If a line in the records contains the string "format", show that line.

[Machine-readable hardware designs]
= Beginning of Section =
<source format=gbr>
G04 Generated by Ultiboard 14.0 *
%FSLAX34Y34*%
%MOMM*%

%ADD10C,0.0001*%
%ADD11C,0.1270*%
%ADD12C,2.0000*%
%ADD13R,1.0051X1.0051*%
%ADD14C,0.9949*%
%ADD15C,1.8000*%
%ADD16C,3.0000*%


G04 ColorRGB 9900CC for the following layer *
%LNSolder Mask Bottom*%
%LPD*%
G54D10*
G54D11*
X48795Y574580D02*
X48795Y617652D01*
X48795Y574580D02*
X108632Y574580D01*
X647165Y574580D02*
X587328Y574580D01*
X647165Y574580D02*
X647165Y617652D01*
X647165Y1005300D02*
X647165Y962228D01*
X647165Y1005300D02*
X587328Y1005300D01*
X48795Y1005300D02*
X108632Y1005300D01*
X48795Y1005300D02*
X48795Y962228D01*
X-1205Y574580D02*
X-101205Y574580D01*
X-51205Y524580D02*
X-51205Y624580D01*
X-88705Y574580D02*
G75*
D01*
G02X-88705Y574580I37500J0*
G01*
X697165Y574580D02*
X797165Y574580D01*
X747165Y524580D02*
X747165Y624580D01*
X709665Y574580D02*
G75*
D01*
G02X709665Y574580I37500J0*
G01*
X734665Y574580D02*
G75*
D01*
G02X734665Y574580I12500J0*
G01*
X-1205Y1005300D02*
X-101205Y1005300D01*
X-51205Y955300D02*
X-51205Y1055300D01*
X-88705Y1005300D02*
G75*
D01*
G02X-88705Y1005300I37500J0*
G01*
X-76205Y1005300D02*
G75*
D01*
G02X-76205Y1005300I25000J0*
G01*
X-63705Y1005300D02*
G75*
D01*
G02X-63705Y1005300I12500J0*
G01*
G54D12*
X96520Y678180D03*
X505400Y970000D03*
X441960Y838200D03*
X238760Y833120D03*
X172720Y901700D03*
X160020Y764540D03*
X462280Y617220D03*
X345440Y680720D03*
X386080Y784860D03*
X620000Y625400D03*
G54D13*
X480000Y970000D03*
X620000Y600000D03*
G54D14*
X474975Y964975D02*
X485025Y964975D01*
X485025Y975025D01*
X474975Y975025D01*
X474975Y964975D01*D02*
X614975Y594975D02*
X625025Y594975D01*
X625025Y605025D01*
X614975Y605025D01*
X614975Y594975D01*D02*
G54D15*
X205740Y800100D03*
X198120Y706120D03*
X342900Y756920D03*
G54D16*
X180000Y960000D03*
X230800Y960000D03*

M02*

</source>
= End of Section =
= Beginning of Section =
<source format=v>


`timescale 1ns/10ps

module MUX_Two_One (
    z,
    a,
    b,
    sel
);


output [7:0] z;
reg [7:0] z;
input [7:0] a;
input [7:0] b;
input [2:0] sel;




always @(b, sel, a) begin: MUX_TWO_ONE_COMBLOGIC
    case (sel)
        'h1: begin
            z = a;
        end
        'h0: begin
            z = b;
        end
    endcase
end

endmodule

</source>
= End of Section =
= Beginning of Section =
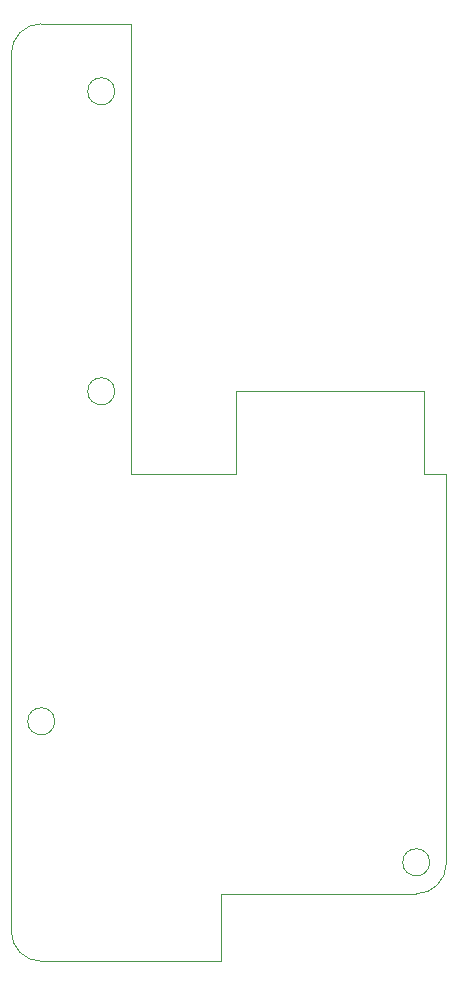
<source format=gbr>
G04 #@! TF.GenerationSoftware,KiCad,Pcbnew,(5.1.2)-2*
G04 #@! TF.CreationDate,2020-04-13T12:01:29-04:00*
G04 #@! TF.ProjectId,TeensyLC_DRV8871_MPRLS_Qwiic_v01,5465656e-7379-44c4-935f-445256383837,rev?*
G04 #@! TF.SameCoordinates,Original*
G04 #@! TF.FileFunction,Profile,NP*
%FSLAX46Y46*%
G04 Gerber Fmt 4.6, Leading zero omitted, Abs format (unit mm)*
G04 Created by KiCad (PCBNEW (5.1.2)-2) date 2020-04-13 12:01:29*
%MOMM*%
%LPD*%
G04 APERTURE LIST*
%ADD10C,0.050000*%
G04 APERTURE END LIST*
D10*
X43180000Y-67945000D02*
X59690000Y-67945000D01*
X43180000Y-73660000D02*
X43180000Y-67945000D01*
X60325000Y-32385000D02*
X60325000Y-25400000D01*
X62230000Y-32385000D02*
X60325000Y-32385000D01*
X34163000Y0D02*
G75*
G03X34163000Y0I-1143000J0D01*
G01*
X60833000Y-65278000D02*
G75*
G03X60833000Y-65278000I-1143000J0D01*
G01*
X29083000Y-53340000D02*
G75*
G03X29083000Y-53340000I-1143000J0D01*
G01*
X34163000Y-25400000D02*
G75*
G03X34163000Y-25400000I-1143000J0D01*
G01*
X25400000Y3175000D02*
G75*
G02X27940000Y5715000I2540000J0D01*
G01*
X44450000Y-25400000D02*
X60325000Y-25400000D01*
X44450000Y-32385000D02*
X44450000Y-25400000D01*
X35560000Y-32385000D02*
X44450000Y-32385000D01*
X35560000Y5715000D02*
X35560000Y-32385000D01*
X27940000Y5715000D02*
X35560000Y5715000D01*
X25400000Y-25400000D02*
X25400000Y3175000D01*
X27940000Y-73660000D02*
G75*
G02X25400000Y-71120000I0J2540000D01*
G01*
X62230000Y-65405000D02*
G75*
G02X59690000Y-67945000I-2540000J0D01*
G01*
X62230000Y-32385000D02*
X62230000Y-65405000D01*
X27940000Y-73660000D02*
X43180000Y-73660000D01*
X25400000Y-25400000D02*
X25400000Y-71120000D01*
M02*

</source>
= End of Section =
§ SOLUTION FOR THIS PROBLEM:
<source format=gbr>
<source format=v>
<source format=gbr>
G04 Gerber Fmt 4.6, Leading zero omitted, Abs format (unit mm)*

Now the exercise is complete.